GNG f_NL Running

Beyond a simple constant f_NL, the running of non-Gaussianity with scale — how the bispectrum amplitude changes as a function of the triangle configuration wavenumber — probes the mechanism generating primordial correlations. Analyses of CMB and large-scale structure data suggest that f_NL may not be scale-independent, with hints of a positive running on large scales and suppression on smaller scales. Standard ΛCDM inflation models that generate any non-Gaussianity at all typically produce either scale-independent f_NL or specific running signatures tied to features in the inflaton potential, none of which naturally match the observed pattern. SCT's collision-generated non-Gaussianity has a characteristic scale dependence built into its mechanism: the collision geometry imprints correlations most strongly on scales comparable to the collision front thickness and the overall size of the thermalized region, with the bispectrum amplitude declining on smaller scales where the collision front's coherence is washed out by the subsequent thermalization.

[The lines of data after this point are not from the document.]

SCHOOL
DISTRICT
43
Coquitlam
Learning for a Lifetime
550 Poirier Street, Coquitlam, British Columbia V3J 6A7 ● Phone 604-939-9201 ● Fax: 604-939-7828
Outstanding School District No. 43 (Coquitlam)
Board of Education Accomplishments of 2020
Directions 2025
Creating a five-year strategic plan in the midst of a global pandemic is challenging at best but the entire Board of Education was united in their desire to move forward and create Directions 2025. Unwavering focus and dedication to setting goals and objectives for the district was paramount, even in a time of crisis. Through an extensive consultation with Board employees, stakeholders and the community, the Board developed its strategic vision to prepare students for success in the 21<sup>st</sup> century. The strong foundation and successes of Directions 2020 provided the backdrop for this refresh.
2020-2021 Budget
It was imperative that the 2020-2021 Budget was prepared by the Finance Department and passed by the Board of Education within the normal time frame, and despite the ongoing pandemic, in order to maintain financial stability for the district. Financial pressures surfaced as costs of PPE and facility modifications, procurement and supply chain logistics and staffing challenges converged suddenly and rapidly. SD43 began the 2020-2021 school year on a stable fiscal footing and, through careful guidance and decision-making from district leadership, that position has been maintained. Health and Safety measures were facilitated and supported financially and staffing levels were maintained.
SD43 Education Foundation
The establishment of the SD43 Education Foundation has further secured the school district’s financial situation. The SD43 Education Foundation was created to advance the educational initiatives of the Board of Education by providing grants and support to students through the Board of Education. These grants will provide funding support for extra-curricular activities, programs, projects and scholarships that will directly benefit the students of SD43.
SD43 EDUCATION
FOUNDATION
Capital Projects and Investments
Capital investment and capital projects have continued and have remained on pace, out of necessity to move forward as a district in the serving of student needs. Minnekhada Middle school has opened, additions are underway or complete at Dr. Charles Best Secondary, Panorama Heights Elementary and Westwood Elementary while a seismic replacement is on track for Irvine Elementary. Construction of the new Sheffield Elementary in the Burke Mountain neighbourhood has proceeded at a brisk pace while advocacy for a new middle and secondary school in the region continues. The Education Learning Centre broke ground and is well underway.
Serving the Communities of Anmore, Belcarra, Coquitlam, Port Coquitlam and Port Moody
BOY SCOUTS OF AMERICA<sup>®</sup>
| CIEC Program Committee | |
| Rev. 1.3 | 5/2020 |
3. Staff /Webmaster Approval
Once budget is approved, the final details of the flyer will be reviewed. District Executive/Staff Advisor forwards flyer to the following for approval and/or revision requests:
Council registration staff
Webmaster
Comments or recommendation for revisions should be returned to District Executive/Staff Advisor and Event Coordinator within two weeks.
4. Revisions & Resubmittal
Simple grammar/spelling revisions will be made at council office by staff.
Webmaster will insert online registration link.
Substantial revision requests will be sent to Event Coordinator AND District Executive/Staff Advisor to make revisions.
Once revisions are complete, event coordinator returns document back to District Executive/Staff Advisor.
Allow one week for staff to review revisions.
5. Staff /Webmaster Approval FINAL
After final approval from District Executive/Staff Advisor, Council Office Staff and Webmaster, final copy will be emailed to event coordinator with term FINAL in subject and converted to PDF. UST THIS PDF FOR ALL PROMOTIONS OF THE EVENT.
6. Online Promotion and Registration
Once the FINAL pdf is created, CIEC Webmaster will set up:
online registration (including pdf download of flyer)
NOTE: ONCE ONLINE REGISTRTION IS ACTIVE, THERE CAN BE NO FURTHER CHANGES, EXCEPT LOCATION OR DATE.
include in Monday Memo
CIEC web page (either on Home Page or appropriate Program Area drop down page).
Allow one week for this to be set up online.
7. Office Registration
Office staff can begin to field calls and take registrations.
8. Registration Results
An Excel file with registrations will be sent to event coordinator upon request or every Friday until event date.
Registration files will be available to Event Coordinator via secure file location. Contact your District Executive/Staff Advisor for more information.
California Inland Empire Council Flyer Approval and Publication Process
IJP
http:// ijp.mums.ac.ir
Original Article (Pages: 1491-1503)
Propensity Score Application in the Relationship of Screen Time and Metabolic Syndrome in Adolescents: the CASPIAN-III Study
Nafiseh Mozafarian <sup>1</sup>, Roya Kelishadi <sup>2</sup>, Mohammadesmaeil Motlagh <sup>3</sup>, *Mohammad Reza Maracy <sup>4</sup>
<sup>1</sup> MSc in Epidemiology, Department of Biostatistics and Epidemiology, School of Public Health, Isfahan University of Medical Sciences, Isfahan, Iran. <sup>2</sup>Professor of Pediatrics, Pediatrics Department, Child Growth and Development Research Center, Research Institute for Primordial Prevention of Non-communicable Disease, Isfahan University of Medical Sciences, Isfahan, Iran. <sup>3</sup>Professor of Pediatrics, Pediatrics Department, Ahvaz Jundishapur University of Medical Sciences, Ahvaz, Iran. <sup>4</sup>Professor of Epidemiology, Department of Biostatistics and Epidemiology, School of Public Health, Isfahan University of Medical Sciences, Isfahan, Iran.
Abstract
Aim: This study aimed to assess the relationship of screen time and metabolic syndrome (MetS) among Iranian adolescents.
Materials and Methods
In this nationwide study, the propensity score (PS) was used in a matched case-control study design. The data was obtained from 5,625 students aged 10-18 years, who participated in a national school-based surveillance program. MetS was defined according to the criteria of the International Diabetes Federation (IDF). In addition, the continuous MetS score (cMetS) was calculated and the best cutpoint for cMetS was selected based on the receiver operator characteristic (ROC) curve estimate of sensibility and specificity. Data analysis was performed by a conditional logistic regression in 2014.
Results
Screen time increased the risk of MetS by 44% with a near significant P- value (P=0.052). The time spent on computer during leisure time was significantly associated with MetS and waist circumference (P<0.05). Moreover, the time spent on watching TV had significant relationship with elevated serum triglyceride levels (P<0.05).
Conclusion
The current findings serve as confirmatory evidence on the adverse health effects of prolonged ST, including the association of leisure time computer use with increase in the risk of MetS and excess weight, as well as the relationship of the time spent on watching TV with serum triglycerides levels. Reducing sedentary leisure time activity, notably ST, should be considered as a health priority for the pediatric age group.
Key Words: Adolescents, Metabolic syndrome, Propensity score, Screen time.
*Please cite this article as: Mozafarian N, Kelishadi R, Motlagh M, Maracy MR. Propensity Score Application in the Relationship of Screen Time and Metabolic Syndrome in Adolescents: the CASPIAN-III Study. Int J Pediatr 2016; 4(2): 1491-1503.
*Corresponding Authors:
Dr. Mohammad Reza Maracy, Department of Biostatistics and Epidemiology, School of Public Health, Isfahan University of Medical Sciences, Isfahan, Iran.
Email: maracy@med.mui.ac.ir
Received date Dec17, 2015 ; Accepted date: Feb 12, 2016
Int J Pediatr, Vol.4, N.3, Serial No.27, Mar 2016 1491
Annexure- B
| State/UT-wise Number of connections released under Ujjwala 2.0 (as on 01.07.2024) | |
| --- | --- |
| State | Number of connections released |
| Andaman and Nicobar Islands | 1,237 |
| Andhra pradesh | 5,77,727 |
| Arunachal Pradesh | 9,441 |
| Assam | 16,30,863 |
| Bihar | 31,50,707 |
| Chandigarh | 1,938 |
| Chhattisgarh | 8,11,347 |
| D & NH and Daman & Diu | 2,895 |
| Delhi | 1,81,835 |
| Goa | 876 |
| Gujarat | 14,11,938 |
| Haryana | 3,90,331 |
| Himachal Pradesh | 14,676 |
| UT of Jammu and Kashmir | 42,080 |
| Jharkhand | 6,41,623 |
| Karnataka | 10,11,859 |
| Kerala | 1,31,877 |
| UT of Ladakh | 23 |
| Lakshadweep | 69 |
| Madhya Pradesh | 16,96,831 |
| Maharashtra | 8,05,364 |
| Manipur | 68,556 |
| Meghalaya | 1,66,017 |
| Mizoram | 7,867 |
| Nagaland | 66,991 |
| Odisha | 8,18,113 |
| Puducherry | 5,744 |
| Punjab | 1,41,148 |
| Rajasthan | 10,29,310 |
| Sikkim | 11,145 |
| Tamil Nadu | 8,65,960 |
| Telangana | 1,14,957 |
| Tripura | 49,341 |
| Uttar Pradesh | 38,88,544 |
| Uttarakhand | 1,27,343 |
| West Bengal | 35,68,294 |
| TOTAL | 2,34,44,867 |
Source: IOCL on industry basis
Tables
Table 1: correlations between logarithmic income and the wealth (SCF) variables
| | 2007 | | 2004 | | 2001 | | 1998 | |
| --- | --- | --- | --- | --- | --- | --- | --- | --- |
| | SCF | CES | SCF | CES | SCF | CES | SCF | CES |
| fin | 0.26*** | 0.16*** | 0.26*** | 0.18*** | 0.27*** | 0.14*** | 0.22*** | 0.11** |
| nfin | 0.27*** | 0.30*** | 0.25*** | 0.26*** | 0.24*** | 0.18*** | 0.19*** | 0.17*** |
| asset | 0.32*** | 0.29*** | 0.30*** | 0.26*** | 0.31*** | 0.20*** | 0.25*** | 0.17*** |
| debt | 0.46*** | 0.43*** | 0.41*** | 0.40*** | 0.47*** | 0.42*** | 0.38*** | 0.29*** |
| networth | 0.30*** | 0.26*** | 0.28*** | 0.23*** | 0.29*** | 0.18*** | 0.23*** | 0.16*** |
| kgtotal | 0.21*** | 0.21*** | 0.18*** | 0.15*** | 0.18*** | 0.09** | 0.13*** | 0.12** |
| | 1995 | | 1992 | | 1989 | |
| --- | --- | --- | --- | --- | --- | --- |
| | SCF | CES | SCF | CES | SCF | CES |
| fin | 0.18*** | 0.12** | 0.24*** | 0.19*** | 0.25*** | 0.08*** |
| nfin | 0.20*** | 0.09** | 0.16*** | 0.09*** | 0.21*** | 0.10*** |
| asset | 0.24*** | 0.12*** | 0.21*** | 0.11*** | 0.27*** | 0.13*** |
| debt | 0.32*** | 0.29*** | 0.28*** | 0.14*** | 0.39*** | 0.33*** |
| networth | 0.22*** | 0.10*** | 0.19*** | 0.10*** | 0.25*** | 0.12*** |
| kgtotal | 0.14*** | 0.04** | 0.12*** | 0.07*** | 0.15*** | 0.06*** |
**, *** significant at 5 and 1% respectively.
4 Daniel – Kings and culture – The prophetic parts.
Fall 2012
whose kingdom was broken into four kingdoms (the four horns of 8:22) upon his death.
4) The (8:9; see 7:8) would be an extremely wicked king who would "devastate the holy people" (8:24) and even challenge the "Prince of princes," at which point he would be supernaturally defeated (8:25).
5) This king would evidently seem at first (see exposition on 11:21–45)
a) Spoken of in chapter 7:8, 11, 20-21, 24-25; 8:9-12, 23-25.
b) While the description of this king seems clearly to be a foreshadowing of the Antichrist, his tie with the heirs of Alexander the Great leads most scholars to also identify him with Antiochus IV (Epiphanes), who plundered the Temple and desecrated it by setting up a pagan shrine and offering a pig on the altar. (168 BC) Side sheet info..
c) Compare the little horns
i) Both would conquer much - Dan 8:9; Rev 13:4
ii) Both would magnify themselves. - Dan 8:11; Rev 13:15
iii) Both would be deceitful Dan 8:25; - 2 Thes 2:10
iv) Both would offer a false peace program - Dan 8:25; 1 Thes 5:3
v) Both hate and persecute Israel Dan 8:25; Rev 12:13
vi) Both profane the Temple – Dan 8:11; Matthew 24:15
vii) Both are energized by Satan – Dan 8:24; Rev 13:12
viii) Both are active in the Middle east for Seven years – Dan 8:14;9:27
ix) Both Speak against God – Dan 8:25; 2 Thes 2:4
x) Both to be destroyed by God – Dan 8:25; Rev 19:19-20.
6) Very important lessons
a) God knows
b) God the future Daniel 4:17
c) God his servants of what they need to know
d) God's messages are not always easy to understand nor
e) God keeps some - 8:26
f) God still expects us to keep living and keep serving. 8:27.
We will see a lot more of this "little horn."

The running of f_NL in SCT is therefore not a free parameter but a consequence of the collision geometry: on scales much smaller than the collision front coherence length, the local non-Gaussianity is generated primarily by nonlinear gravitational evolution from near-Gaussian initial conditions, while on scales approaching the collision geometry scale, the primordial bispectrum amplitude rises as the collision-imprinted correlations become dominant. This produces a positive running of f_NL from small to large scales — larger non-Gaussianity at longer wavelengths — which is the sign suggested by current observations. The characteristic scale at which the running turns over directly encodes the collision geometry size, providing a potential reconstruction of the original pocket collision parameters from present-day bispectrum measurements.